Terzo: la World Bank, nel 2012, ha ammesso che gli indici dei prezzi usati nel 2005 per stabilire la parità di potere d’acquisto (PPP) nei vari paesi emergenti erano metodologicamente inferiori a quelle utilizzate nel 2011, e che utilizzando le nuove metodologie la stima del numero di persone che vivono in estrema povertà cala in maniera considerevole, da 1,2 miliardi a circa 950 milioni. Questo porta a maggior ragione a chiedersi quanto fossero accurati gli indici usati nel 1990 e quanto fossero accurate le stime sulla povertà su cui si basò l’ONU per definire i MIllennium Developement Goals. Quanti di quegli 1,9 miliardi di “poveri estremi” sarebbero risultati in condizione di povertà estrema, se si fossero usati indici e stime più precisi?
Quarto, il rapporto non tiene conto del fatto che la stragrande maggioranza dei poveri usciti dalla povertà estrema si trovano in Cina e in India. In Cina si è passati da quasi 700 milioni di persone in condizioni di povertà estrema nel 1990 a meno di 100 oggi. In India, da oltre 450 milioni nel 1990 a circa 200 oggi. In parole povere, del miliardo di persone teoricamente uscite dalla povertà estrema in questi 25 anni (dico teoricamente per via della staticità del limite di povertà estrema visto sopra), circa 600 milioni lo hanno fatto in Cina, e altri 250 in India. Quindi, più che un grande successo a livello mondiale, il calo della povertà assoluta è stato un grande successo in Cina e, in misura minore, in India. Nel resto del mondo, molto meno. Sarebbe inoltre forse il caso di valutare in che modo i poveri cinesi siano usciti dalla povertà assoluta. Con quali costi e quali conseguenze ambientali, sociali e geopolitiche, sia per la Cina che per il resto del mondo.
Quinto, il limite di povertà estrema non dice nulla, o quasi, sul livello immediatamente superiore, e cioè i poveri che magari non muoiono di fame ma, allo stesso modo, non hanno quasi nulla. La stessa definizione di “ceto medio” usata dal rapporto dell’ONU, inoltre, è molto generosa, visto che include tutti coloro che guadagnano almeno 4 dollari al giorno. Per fare un controesempio, il già citato studio sulla povertà di Pew Research considera a “reddito medio” le persone che guadagnano da 10 a 20 dollari al giorno, e mostra che in effetti, con l’eccezione della Cina e dell’Europa Orientale uscita dal blocco sovietico, la maggioranza delle persone che sono uscite dalla povertà estrema sono comunque rimaste in una condizione economica di livello molto basso.
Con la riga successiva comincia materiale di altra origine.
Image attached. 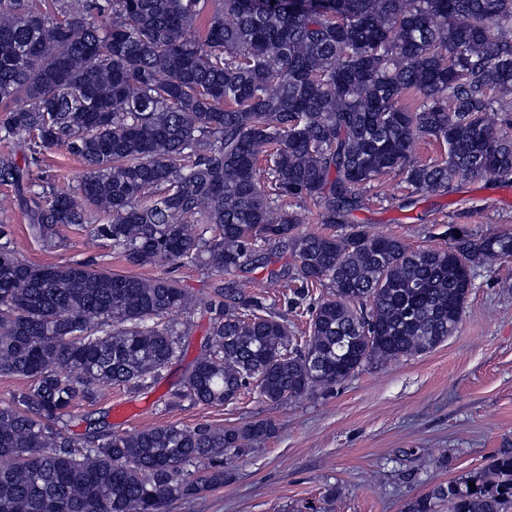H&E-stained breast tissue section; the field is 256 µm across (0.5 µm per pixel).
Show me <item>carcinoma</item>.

Con queste precisazioni non voglio certo iscrivermi alle già troppo folte schiere dei decrescitisti né sostenere che si stesse meglio quando si stava peggio. Non voglio riproporre modelli economici che nella loro incarnazione storica hanno prodotto certamente povertà e sofferenza. Infine, non voglio negare gli ampi passi che il mondo sta facendo in direzione di una società meno drammaticamente povera e affamata.
Semplicemente, vorrei far notare che è il caso di evitare i trionfalismi e, soprattutto, di smettere di usare in senso politico il dato sulla povertà estrema come se fosse il segno tangibile, certo e definitivo del fatto che il sistema economico mondiale nella sua forma attuale sia, panglossianamente, “il migliore dei capitalismi possibili”, e che ogni tentativo di mettere in discussione alcune delle sue storture o di apportare delle migliorie sia destinato a peggiorare le cose.